*YOUR GOAL*: Wherever "access" occurs in the entries, copy the line that holds it.

(Document images with source code)
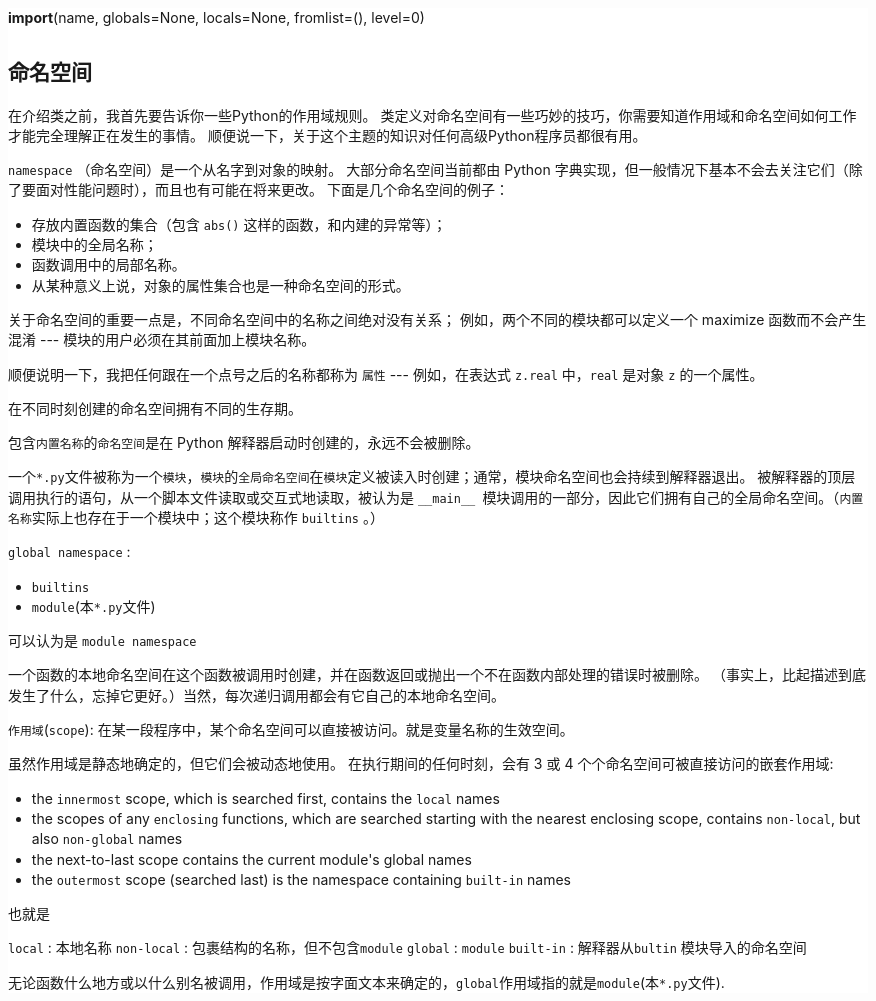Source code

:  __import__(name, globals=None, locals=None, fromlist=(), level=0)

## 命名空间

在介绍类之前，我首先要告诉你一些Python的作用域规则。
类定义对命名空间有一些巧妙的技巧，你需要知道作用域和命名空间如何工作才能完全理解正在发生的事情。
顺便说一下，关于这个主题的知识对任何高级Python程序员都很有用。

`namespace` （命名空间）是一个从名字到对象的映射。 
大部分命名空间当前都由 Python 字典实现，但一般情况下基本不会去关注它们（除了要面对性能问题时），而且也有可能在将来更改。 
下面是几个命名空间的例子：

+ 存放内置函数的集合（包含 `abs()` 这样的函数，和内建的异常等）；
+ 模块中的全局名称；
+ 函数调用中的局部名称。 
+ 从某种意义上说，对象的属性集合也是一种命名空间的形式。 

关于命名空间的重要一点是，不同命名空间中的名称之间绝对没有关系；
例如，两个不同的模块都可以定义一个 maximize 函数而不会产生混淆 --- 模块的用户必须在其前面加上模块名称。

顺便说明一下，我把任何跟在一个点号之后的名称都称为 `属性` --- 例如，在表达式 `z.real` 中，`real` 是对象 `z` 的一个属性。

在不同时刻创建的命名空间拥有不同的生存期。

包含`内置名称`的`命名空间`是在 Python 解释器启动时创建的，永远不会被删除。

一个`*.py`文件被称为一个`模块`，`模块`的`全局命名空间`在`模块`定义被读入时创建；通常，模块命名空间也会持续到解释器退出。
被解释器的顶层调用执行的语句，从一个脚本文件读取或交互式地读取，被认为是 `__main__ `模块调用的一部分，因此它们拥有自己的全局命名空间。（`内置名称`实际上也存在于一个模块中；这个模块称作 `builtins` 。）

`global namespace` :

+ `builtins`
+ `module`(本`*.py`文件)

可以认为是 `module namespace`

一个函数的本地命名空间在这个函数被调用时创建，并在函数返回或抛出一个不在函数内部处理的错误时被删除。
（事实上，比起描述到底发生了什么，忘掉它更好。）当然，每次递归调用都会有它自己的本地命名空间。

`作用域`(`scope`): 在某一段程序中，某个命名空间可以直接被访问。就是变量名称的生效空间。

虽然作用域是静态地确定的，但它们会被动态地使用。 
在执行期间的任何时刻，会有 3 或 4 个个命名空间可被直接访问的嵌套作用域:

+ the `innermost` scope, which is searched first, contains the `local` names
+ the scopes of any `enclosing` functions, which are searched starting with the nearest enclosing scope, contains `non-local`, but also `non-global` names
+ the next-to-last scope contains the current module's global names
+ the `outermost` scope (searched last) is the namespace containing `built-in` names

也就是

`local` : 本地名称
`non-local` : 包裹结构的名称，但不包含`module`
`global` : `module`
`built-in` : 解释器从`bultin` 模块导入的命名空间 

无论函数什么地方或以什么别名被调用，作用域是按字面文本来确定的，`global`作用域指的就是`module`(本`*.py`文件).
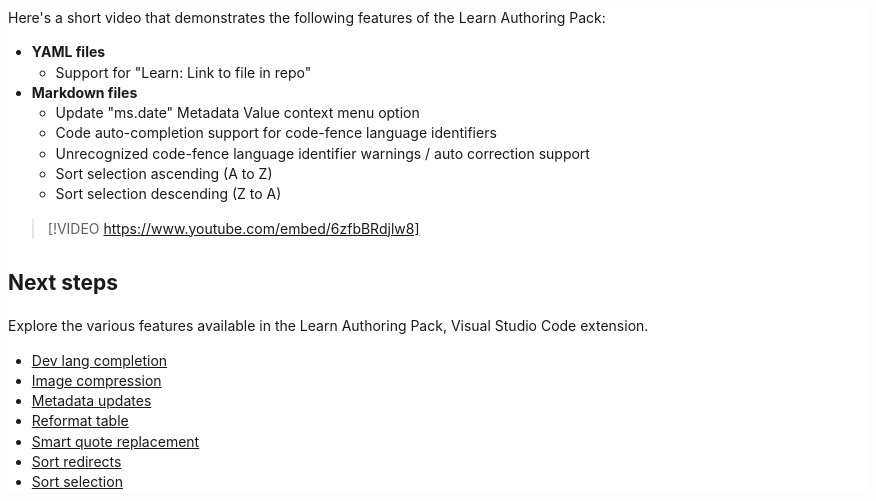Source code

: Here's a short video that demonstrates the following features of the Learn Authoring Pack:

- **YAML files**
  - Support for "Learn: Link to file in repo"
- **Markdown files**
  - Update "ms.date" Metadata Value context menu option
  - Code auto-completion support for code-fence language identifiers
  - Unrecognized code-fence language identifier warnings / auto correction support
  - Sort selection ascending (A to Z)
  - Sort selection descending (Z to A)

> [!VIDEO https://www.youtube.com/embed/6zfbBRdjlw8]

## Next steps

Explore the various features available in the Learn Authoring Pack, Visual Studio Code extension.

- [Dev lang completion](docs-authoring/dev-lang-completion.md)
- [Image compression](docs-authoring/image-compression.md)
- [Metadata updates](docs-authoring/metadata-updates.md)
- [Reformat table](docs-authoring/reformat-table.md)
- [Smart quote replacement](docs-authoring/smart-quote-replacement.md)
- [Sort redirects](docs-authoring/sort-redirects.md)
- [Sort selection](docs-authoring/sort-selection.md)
* * *
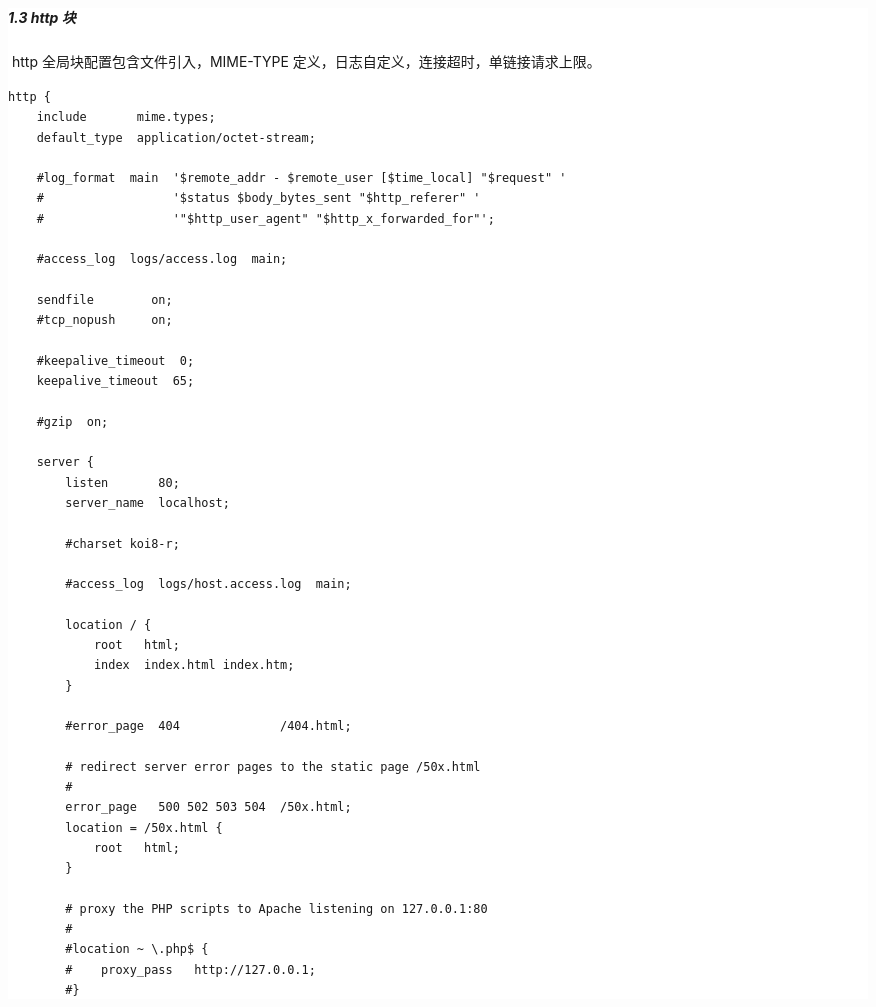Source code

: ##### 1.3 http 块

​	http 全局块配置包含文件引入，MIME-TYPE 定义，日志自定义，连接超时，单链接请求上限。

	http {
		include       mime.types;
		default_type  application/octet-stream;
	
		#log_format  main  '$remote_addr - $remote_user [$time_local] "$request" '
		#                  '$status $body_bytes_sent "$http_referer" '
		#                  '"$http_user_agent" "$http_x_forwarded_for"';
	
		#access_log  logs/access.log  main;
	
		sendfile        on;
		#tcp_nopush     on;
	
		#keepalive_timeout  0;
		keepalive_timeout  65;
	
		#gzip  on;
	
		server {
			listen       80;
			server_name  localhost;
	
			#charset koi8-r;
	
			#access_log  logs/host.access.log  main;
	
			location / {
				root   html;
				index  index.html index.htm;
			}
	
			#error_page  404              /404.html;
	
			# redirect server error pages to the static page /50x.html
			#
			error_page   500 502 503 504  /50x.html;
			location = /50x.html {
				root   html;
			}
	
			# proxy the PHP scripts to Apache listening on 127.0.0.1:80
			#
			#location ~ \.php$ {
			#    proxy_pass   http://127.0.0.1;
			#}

*ANSWER FOR THE TASK*:
		#access_log  logs/access.log  main;
			#access_log  logs/host.access.log  main;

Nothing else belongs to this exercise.